How to Mitigate CVE-2026-21870
Immediate Actions Required
- Upgrade BACnet Stack to a fixed revision that incorporates the patch in commit 4e1176394a5ae50d2fd0b5790d9bff806dc08465.
- Rebuild and redistribute any downstream products that statically link the affected versions of the library.
- Restrict who can supply ubasic source files to BACnet controllers and gateways.
Patch Information
The maintainers fixed the off-by-one in Pull Request 1196 by correcting the bounds check in tokenizer_string so the null terminator is written within the 40-byte buffer. Operators should pull the latest release from the bacnet-stack GitHub repository and validate the integration with their existing BACnet deployments before rolling it into production.
Workarounds
- Disable or remove the ubasic interpreter from builds where program execution on BACnet devices is not required.

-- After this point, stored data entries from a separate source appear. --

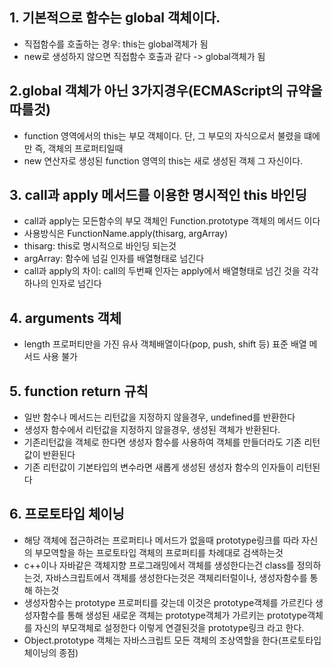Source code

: ## 1. 기본적으로 함수는 global 객체이다.
 - 직접함수를 호출하는 경우: this는 global객체가 됨
 - new로 생성하지 않으면 직접함수 호출과 같다 -> global객체가 됨

## 2.global 객체가 아닌 3가지경우(ECMAScript의 규약을 따를것)
 - function 영역에서의 this는 부모 객체이다. 단, 그 부모의 자식으로서 불렸을 떄에만 즉, 객체의 프로퍼티일때
 - new 연산자로 생성된 function 영역의 this는 새로 생성된 객체 그 자신이다.

## 3. call과 apply 메서드를 이용한 명시적인 this 바인딩
 - call과 apply는 모든함수의 부모 객체인 Function.prototype 객체의 메서드 이다
 - 사용방식은 FunctionName.apply(thisarg, argArray)
 - thisarg: this로 명시적으로 바인딩 되는것
 - argArray: 함수에 넘길 인자를 배열형태로 넘긴다
 - call과 apply의 차이: call의 두번째 인자는 apply에서 배열형태로 넘긴 것을 각각 하나의 인자로 넘긴다

## 4. arguments 객체
 - length 프로퍼티만을 가진 유사 객체배열이다(pop, push, shift 등) 표준 배열 메서드 사용 불가

## 5. function return 규칙
 - 일반 함수나 메서드는 리턴값을 지정하지 않을경우, undefined를 반환한다
 - 생성자 함수에서 리턴값을 지정하지 않을경우, 생성된 객체가 반환된다.
 - 기존리턴값을 객체로 한다면 생성자 함수를 사용하여 객체를 만들더라도 기존 리턴값이 반환된다
 - 기존 리턴값이 기본타입의 변수라면 새롭게 생성된 생성자 함수의 인자들이 리턴된다

## 6. 프로토타입 체이닝
 - 해당 객체에 접근하려는 프로퍼티나 메서드가 없을때 prototype링크를 따라 자신의 부모역할을 하는 프로토타입 객체의 프로퍼티를 차례대로 검색하는것
 - c++이나 자바같은 객체지향 프로그래밍에서 객체를 생성한다는건 class를 정의하는것, 자바스크립트에서 객체를 생성한다는것은 객체리터럴이나, 생성자함수를 통해 하는것
 - 생성자함수는 prototype 프로퍼티를 갖는데 이것은 prototype객체를 가르킨다 생성자함수를 통해 생성된 새로운 객체는 prototype객체가 가르키는 prototype객체를 자신의 부모객체로 설정한다 이렇게 연결된것을 prototype링크 라고 한다.
 - Object.prototype 객체는 자바스크립트 모든 객체의 조상역할을 한다(프로토타입 체이닝의 종점)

- Enforce length limits on ubasic string literals upstream of the tokenizer, capping inputs well below the 40-byte boundary.
- Run BACnet services under a process supervisor that isolates crashes and prevents cascading service loss across building automation systems.
# Configuration example: pin the patched revision when building from source
git clone https://github.com/bacnet-stack/bacnet-stack.git
cd bacnet-stack
git checkout 4e1176394a5ae50d2fd0b5790d9bff806dc08465
make clean && make
Disclaimer: This content was generated using AI. While we strive for accuracy, please verify critical information with official sources.